ARBEITSAUFTRAG A: Gib aus dem Konzertbericht den Abschnitt wortgetreu wieder, beginnend mit „Und wo man inzwischen“ und weiter bis einschließlich „also komplett fehl.“.
ARBEITSAUFTRAG B: Um welche Uhrzeit betreten THE PARACHUTES laut dem Konzertbericht die Bühne?
ARBEITSAUFTRAG C: Schreibe den Konzertbericht über den Abend in der Kölner Werkstatt im Anschluss an seinen letzten Satz weiter.

Fast ein Jahr ist es her, dass ALESANA die Werkstatt in Köln komplett ausverkauften. Am gestrigen Dienstagabend war das ähnlich. Der Sold-Out Status war zwar erreicht, doch lang nicht so viele Besucher wie gewohnt waren in der Werkstatt. Vielleicht lag es daran, dass viele Eltern vor der Tür warteten, ein Kölsch tranken und erstaunt wie auch erschrocken über die jugendlichen Banden grinsten. Denn das Publikum schien keineswegs ein Jahr gealtert. Sogar eher noch jünger. Die Einlassschlange war gezeichnet von Ausweiskontrollen und Erlaubnisschreiben der Erziehungsberechtigten die an der Eingangstüre oftmals schlechte Karten hatten, frustriert schienen ebenfalls die Besucher der ansässigen Discountermärkte, die Slalom um das wartende Publikum fahren mussten.
Und wo man inzwischen eher Toleranz der schwarzen Meute entgegen bringt (immerhin war jeder mal jung), kann man keinesfalls Humor daran finden wenn irgendwelche Wichtigtuer mit "Die Wilden Kerle" T-Shirts (Nur Tokio Hotel Shirts wären unlustiger) oder einem Edding Schriftzug mit "ICH ESSE EMOS" auflaufen. Verzweifelte Versuche Aufmerksamkeit zu erhaschen schlagen also komplett fehl.
Doch nach der ersten Betrachtung jeglicher Fehltritte betreten pünktlich um 19.30Uhr die Saarländer von THE PARACHUTES die Bühne. Diese legen wie immer ein solides Set hin, erinnern in den atmosphärischen Einlagen immer noch positiv an ALEXISONFIRE und wissen schon zu überzeugen. Leider gibt der Sound heute nicht allzu viel her, sodass Vieles im Soundbrei versinkt und man beispielsweise die Vocals von Bassist Elmar so gar nicht mithört. Das Publikum juckt's nicht. Die fordere Front hält tapfer Handys und Kameras in die Luft, die hintere probt den Affenaufstand. Warum man bei so einer Band allerdings die Arme und Beine so weit wie möglich von sich schwingen muss bleibt mir ein Rätsel. Gerade bei dieser Band. Aber nun gut, das Publikum fordert die "Wall of Death, Wall of Death, Wall of Death" und bekommt sie prompt. Doch ganz so erprobt scheint niemand zu sein. Ahnungslos stehen viele einfach rum, manche mokieren sich in der Mitte der Werkstatt mit coolem Rumgepose und beim zweiten Versuch klappt es endlich. Alle außer Rand und Band.

[Zeilen aus einem Datensatz]
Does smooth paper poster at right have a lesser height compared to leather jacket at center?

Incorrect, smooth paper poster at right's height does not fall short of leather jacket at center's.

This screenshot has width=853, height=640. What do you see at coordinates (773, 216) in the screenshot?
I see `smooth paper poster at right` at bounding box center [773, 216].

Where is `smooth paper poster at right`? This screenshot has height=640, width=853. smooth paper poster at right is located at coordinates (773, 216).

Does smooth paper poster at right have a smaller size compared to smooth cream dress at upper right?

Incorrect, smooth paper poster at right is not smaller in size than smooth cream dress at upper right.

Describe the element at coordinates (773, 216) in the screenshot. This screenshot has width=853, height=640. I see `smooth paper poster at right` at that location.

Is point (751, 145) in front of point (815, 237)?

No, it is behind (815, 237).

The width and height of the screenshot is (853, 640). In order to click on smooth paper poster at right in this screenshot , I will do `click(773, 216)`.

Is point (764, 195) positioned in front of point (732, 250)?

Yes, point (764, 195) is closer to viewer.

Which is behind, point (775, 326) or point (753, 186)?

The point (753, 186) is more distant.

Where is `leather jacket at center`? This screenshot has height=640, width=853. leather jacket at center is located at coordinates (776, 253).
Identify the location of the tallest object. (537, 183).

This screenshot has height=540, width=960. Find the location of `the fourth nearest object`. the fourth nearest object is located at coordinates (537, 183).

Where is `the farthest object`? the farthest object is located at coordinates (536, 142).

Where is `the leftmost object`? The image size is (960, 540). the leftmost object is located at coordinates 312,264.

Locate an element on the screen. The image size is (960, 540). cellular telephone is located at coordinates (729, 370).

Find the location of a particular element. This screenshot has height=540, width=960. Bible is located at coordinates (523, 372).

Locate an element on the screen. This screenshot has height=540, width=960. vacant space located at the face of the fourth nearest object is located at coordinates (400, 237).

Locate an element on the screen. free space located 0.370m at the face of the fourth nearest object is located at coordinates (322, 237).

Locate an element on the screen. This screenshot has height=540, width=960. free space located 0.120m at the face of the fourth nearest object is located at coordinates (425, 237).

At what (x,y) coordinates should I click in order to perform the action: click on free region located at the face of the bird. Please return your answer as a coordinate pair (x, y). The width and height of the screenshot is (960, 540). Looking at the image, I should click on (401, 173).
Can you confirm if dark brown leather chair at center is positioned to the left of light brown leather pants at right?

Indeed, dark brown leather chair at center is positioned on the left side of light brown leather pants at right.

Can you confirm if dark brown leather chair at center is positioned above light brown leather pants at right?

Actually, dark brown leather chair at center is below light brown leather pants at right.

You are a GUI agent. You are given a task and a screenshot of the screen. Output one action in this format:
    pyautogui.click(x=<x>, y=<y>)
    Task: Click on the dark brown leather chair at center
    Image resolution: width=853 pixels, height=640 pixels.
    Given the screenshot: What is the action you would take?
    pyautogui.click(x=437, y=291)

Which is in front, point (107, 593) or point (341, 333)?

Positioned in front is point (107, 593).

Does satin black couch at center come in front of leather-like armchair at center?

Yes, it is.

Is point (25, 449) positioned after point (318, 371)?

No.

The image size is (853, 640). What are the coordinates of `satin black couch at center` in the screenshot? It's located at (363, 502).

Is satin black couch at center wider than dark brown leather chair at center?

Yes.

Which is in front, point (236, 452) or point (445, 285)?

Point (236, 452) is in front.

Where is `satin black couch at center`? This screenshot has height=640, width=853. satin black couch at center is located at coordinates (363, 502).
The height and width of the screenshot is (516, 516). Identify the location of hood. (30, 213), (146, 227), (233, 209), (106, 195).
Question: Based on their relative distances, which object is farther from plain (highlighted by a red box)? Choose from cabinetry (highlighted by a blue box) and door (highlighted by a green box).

ANTWORTFELD A:
Und wo man inzwischen eher Toleranz der schwarzen Meute entgegen bringt (immerhin war jeder mal jung), kann man keinesfalls Humor daran finden wenn irgendwelche Wichtigtuer mit "Die Wilden Kerle" T-Shirts (Nur Tokio Hotel Shirts wären unlustiger) oder einem Edding Schriftzug mit "ICH ESSE EMOS" auflaufen. Verzweifelte Versuche Aufmerksamkeit zu erhaschen schlagen also komplett fehl.

ANTWORTFELD B: Pünktlich um 19.30 Uhr.

ANTWORTFELD C:
Nach gut 25 Minuten ist aber leider schon Schluss mit den PARACHUTES und in Anbetracht der nachfolgenden FALL FROM GRACE wünschte man sich entweder eine Stunde Stille oder eine längere Spielzeit für die Saarländer. Denn das, was FFG hier abliefern ist völliger Schrott. Irgendwo zwischen Power-Poprock und ein bisschen Geschrei angesiedelt hat man erstmal enorme Soundprobleme, dann langweilt man mit ödem "Clap your hands" Gebrülle. Da schaut man sich doch lieber an wie die Werkstatt vor der Garderobe zum Schulhof wird. Die einen klatschen sich gegenseitig in die Hände, die anderen lassen sich vom Freund die Arme mit Edding bemalen und alles ist eigentlich viel zu viel für jene, die über 20 Jahren alt sind. Zum Glück endet der FALL FROM GRACE Auftritt schnell und man freut sich auf den Hauptact.
Dieser allerdings benötigt über eine halbe Stunde (!!!!!) Umbauzeit und braucht eine Ewigkeit um die Bühne zu betreten. Wo die Band vor einem Jahr noch Sympathiepunkte sammelte herrschen jetzt die Starallüren und es scheint als würde selbst den jüngeren Semestern der Spaß verloren gehen. Als die Helden der Stunde, ALESANA, dann die Bühne betreten bricht selbstverständlich die Hölle aus. Das Publikum dirigiert sich wie von selbst und der nasse Haufen wankt durch die Werkstatt. Mitgesungen wird jede einzelne Zeile und auch die Band gibt sich höchst energisch. Der Mix aus klarem Gesang und allen anderen Facetten beeindruckt noch immer, aber gerade Live kann man dem einen noch höheren Spaßfaktor abgewinnen als auf Platte. Überraschenderweise gibt es aber nicht nur Songs vom neuen Album, sondern auch genügend ältere Tracks die natürlich übermäßig abgefeiert werden. Zwar entspannt sich der Sound noch immer nicht so richtig, jedoch stört das wie gesagt niemanden. Nach gut 45 Minuten nehmen die Eltern ihre Nassen Kinder wieder in Empfang und sind froh, dass die Tour von ALESANA zumindest für Köln in diesem Jahr gelaufen ist. Jedoch treten ja schon in wenigen Tagen BRING ME THE HORIZON an selbige Stelle.